ふしぎな図書館
I checked out ふしぎな図書館 (The Strange Library) from my local library without even opening it. Murakami’s name on the spine was good enough for me. I brought it with me on my first attempt to go to China, and ended up reading the whole thing on the train on the way to and from the airport.
The book hasn’t been translated into English so I don’t feel bad divulging portions of the plot since few of you will likely be reading it. A boy goes into a library, is sent down to the basement to ask an old librarian for help, is tricked by the librarian, and ends up spending a great deal of time locked up in a cell of sorts deep beneath the library.
Some of Murakami’s common themes show up here, even though this book is somewhat different than normal for him. Like his other works, the symbolism makes the reader think. Beyond those aspects, I found Fushigi Na Toshokan rather entertaining just because the setting is so much like the library at Waseda University. Perhaps that is where Murakami got the idea (as he was a student at Waseda many years ago).
At the Waseda University library you enter on the second floor. When you go down a floor you are forced to remove all of your belongings and put them in a locker (which wouldn’t be so strange were it not for the fact that you don’t have to do that on other floors where there are plenty of books one could possibly steal as well). You then show your ID to obtain a pass to go into the basement. The basement includes a huge collection of books. Below the basement is yet another basement with another huge collection of books. This basement below the basement is where I normally go as some of the books are in English. The ordering is rather bizarre for the non-Japanese books. They aren’t grouped by language, so on a single shelf you will find a book in English next to a book written in Russian next to a book written in Spanish, etc. Nor do they use anything like the Dewey Decimal System, although they are numbered. For instance, I found Tsukiji: The Fish Market at the Center of the World on a shelf and proceeded to explore the books around it, hoping there would be other guidebooks or books about Japan. Instead, there were marketing textbooks and other books with the word “market” in the title.
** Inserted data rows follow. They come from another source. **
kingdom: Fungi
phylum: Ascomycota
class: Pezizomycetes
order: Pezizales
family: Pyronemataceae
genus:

Anyway, under the second basement of the Waseda University library is yet another basement. This third basement is roped off. I suppose this third, unreachable basement could have been fodder for Murakami’s imagination, resulting in this book.
One other strange thing about the Waseda University library is that many books must be “ordered” online while you are in the library. The ordered books mysteriously appear at the first floor desk 10 minutes later. I always want to look on the shelves around the ordered book I know I want to see what else may be of interest. This is especially true of works in English since there are so few English titles available at other libraries. I’d like to browse the shelves where these books came from, but that isn’t allowed. This is similar to what happens in ふしぎな図書館 as the boy can’t look for his own books. Instead, the librarian retrieves them for him.
I like how Murakami shows how quickly us humans can turn the craziest of situations into “normal” in a short period of time. It doesn’t take long for the boy in the story to get settled in to a life of bondage on the one hand and having a cook who is half boy and half sheep on the other. The initial shock wears off quickly, and it doesn’t seem so strange that someone can be part boy and part sheep. I ponder this, by the way, as I sit in a Japanese restaurant next to Waseda University on a cushion on a tatami floor, slurping soba, while Frank Sinatra plays in the background. Someone who has never been to Japan before would find this scene extremely odd, perhaps even Twilight Zoneish. I now find it “normal.”
ふしぎな図書館 by 村上春樹 is actually a picture book (絵本) of sorts as every few pages is a picture. I’m not sure who ふしぎな図書館 is aimed at, as it is pretty creepy to be a little kids’ book, but there are furigana next to many kanji, even some that aren’t that difficult. Murakami is fairly easy to read in Japanese to begin with. This book, with the pictures and furigana, is an excellent choice if you are looking to improve your Japanese and can read a few hundred kanji.